What you have to do: What you return must be exactly the lines from the one containing "List each element's" through the close of the listing, both included.
__________________________________________________
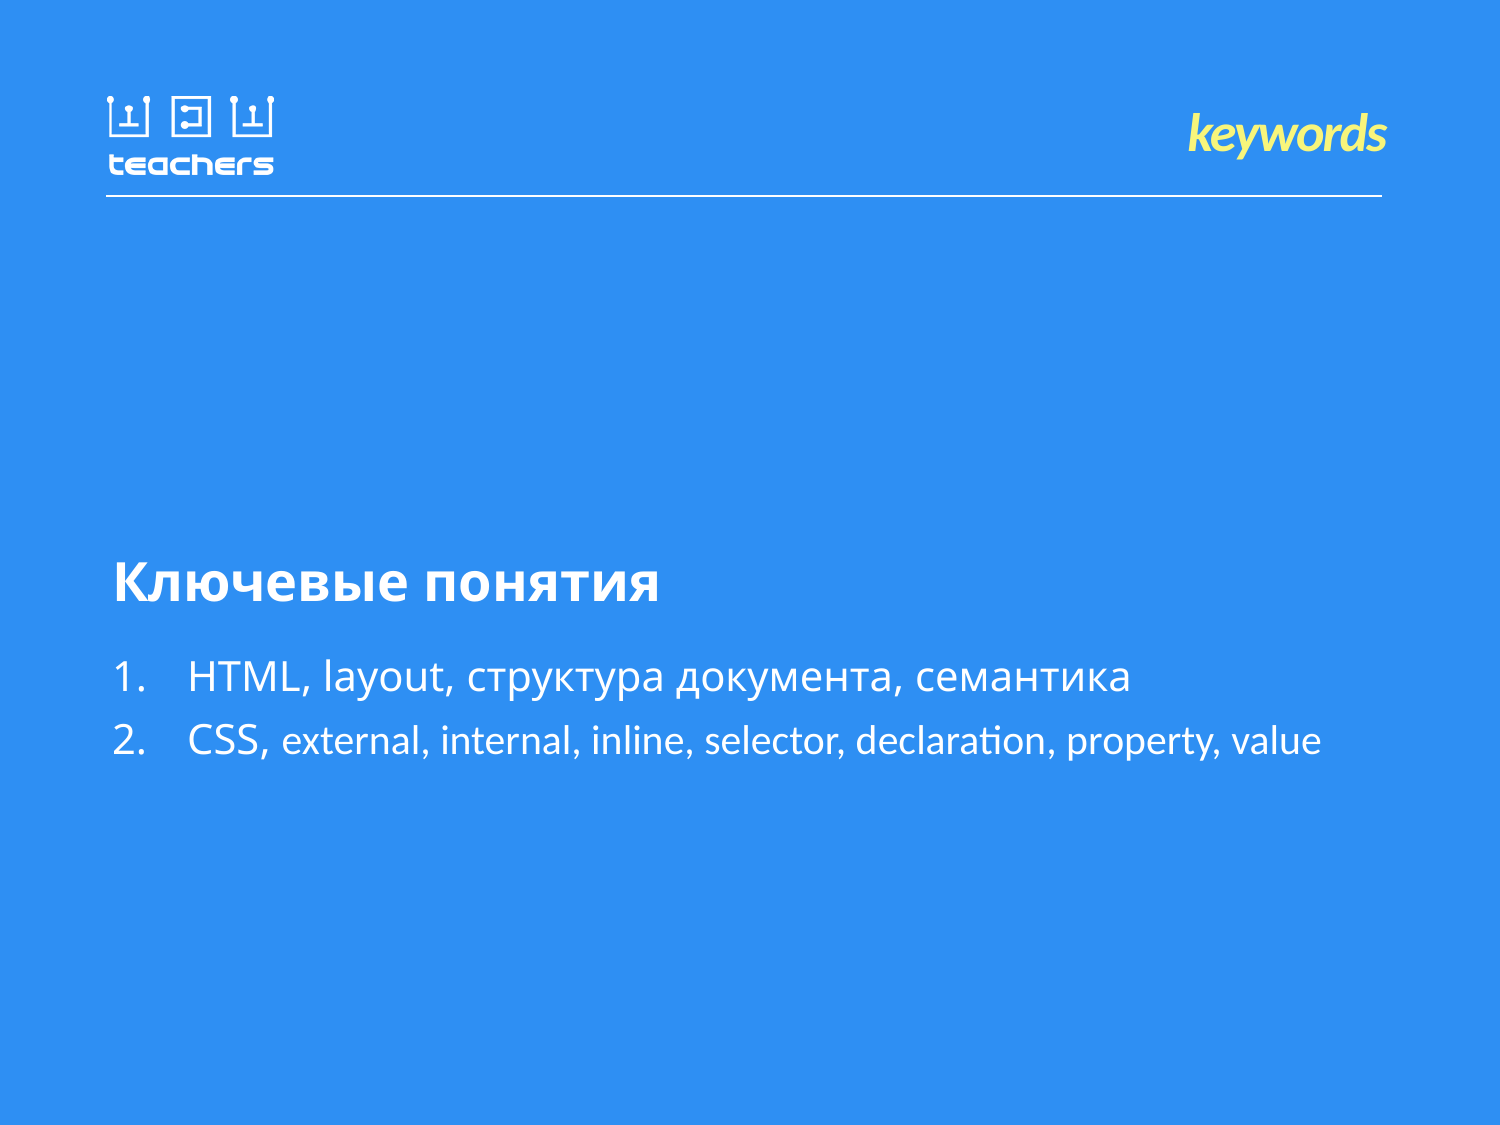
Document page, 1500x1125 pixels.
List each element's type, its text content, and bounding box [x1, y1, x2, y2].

text_box Ключевые понятия HTML, layout, структура документа, семантика CSS, external, internal, inline, selector, declaration, property, value [100, 535, 1400, 775]
picture [100, 86, 279, 182]
list keywords [100, 81, 1388, 188]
__________________________________________________
Response to the exercise:
List each element's type, its text content, and bounding box [x1, y1, x2, y2].

text_box Ключевые понятия HTML, layout, структура документа, семантика CSS, external, internal, inline, selector, declaration, property, value [100, 535, 1400, 775]
picture [100, 86, 279, 182]
list keywords [100, 81, 1388, 188]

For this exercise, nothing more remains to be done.